The New Zealand Police Association, Te Aka Hāpai has welcomed the Independent Police Conduct Authority’s review into the policing of last year’s protest and occupation at Parliament.
In a statement, the Association said the protest and subsequent occupation was a difficult and complex event to police and is unprecedented in New Zealand’s recent history.
“It is appropriate that the Police response was independently reviewed. Valuable lessons were learnt and, most importantly, have already resulted in enhancements to how Police will prepare and manage such incidents,” it said.
“Most New Zealanders will have vivid memories of the Police operation to end the occupation on 2 March 2022. The level of extreme violence police were confronted with by some protesters who chose to abandon the rule of law was unparalleled.”
The key finding in the Authority’s report – that despite facing extreme provocation, Police acted professionally, with remarkable restraint, and the tactics they used were justified – demonstrated the outstanding response from police officers on the ground that day, the Association said.
“The Police Association acknowledges the professionalism our members displayed while under violent attack and at serious risk to their safety.”
More than 150 police officers suffered injuries in the conflict, some serious and long term.
“All officers can be proud of their actions on 2 March, a day that will be remembered as one of the most significant in New Zealand’s policing history.”
The Association said it was supportive of the 14 recommendations in the report, most importantly the supply of and access to appropriate equipment to enable staff to be deployed with maximum safety.
“It was unacceptable that some officers were put at risk due to a lack of equipment.”
“It is good to see that Police has responded to this recommendation with the recent purchase of more equipment and research into what equipment is appropriate and available across all districts.
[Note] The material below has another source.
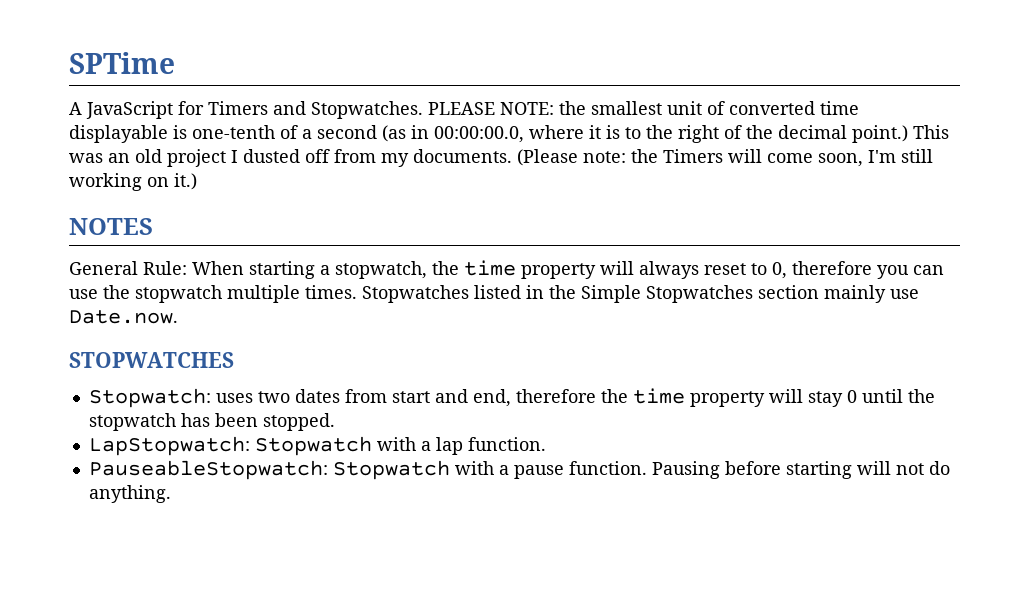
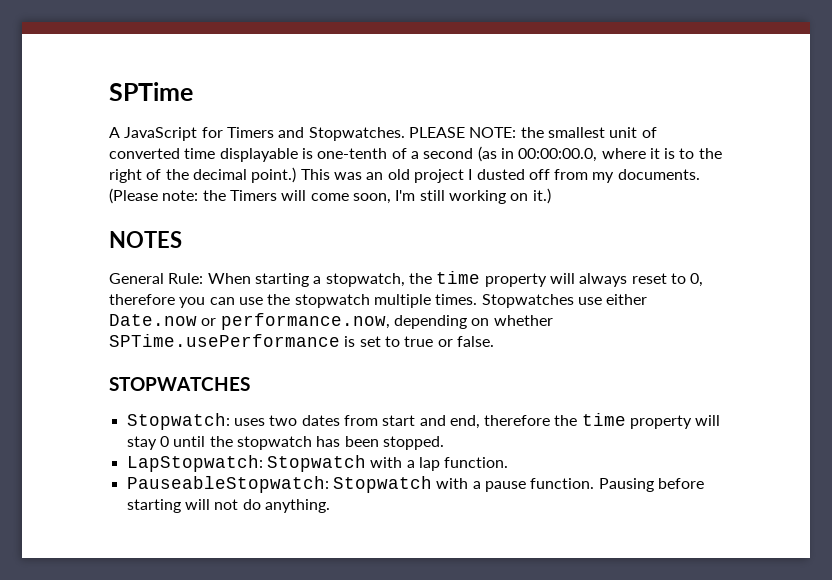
[474,285,919,303] [69,310,178,324] listed in the Simple Stopwatches section mainly use Date.now. -> [577,294,648,305] [109,313,553,330] [109,334,494,347] use either Date.now or performance.now, depending on whether SPTime.usePerformance is set to true or false.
It is imperative staff have access to the best safety equipment when deployed in public order policing operations.”
The need for a renewed focus on public order policing was also supported by the Association.
“Over time this training has become ad hoc across districts and in some areas, nonexistent. Police must ensure it maintains capability in this area by having experts in planning, training and deployment for such events,” the Association said.
The Association said it will be monitoring the Police response to all the recommendations in the IPCA report and will hold Police to account over the implementation of them.